Dataset excerpts:
##########
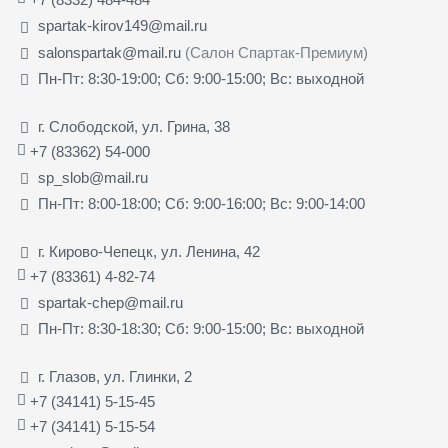
spartak-kirov149@mail.ru
salonspartak@mail.ru
(Салон Спартак-Премиум)
Пн-Пт: 8:30-19:00; Сб: 9:00-15:00; Вс: выходной
г. Слободской, ул. Грина, 38
+7 (83362) 54-000
sp_slob@mail.ru
Пн-Пт: 8:00-18:00; Сб: 9:00-16:00; Вс: 9:00-14:00
г. Кирово-Чепецк, ул. Ленина, 42
+7 (83361) 4-82-74
spartak-chep@mail.ru
Пн-Пт: 8:30-18:30; Сб: 9:00-15:00; Вс: выходной
г. Глазов, ул. Глинки, 2
+7 (34141) 5-15-45
+7 (34141) 5-15-54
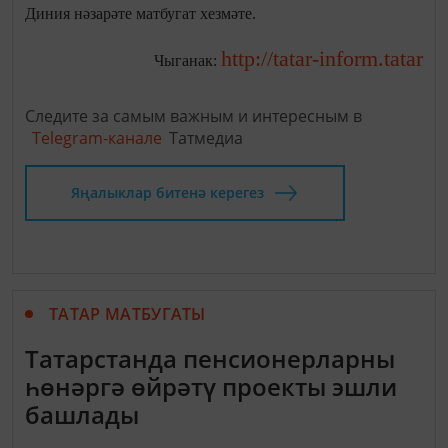
Диния нәзарәте матбугат хезмәте.
http://tatar-inform.tatar
Чыганак:
Следите за самым важным и интересным в
Telegram-канале
Татмедиа
Яңалыклар битенә керегез
ТАТАР МАТБУГАТЫ
Татарстанда пенсионерларны
һөнәргә өйрәтү проекты эшли
башлады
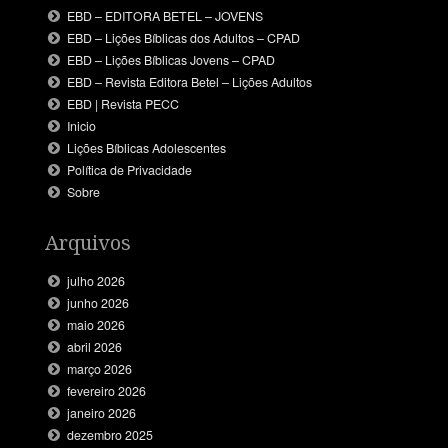
EBD – EDITORA BETEL – JOVENS
EBD – Lições Bíblicas dos Adultos – CPAD
EBD – Lições Bíblicas Jovens – CPAD
EBD – Revista Editora Betel – Lições Adultos
EBD | Revista PECC
Inicio
Lições Bíblicas Adolescentes
Política de Privacidade
Sobre
Arquivos
julho 2026
junho 2026
maio 2026
abril 2026
março 2026
fevereiro 2026
janeiro 2026
dezembro 2025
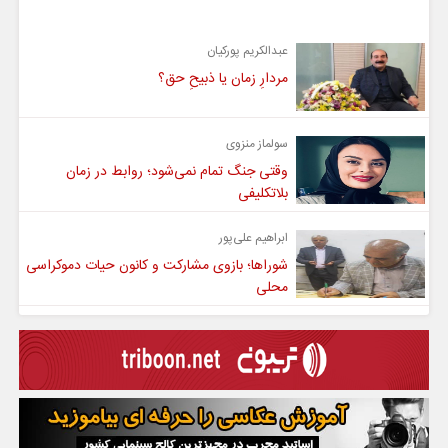
یادداشت
عبدالکریم پورکیان
مردارِ زمان یا ذبیحِ حق؟
سولماز منزوی
وقتی جنگ تمام نمی‌شود؛ روابط در زمان
بلاتکلیفی
ابراهیم علی‌پور
شوراها؛ بازوی مشارکت و کانون حیات دموکراسی
محلی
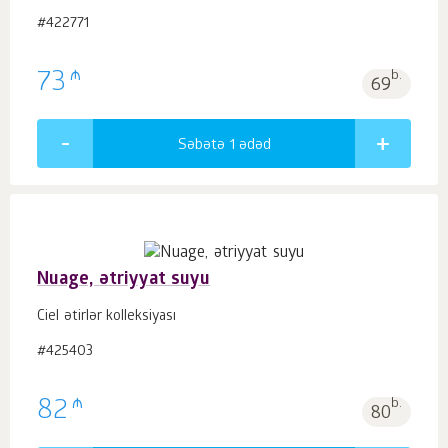
#422771
₼
73
b.
69
Səbətə 1
ədəd
Nuage, ətriyyat suyu
Ciel ətirlər kolleksiyası
#425403
₼
82
b.
80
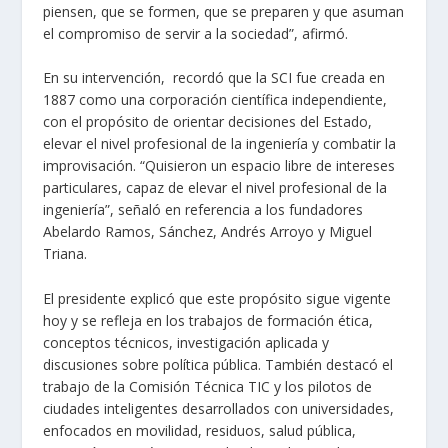
piensen, que se formen, que se preparen y que asuman
el compromiso de servir a la sociedad”, afirmó.
En su intervención, recordó que la SCI fue creada en
1887 como una corporación científica independiente,
con el propósito de orientar decisiones del Estado,
elevar el nivel profesional de la ingeniería y combatir la
improvisación. “Quisieron un espacio libre de intereses
particulares, capaz de elevar el nivel profesional de la
ingeniería”, señaló en referencia a los fundadores
Abelardo Ramos, Sánchez, Andrés Arroyo y Miguel
Triana.
El presidente explicó que este propósito sigue vigente
hoy y se refleja en los trabajos de formación ética,
conceptos técnicos, investigación aplicada y
discusiones sobre política pública. También destacó el
trabajo de la Comisión Técnica TIC y los pilotos de
ciudades inteligentes desarrollados con universidades,
enfocados en movilidad, residuos, salud pública,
##########
• [Your assignment]
Count the lines in the items above that contain the string "выходной", and give only the number.

• [Response area]
2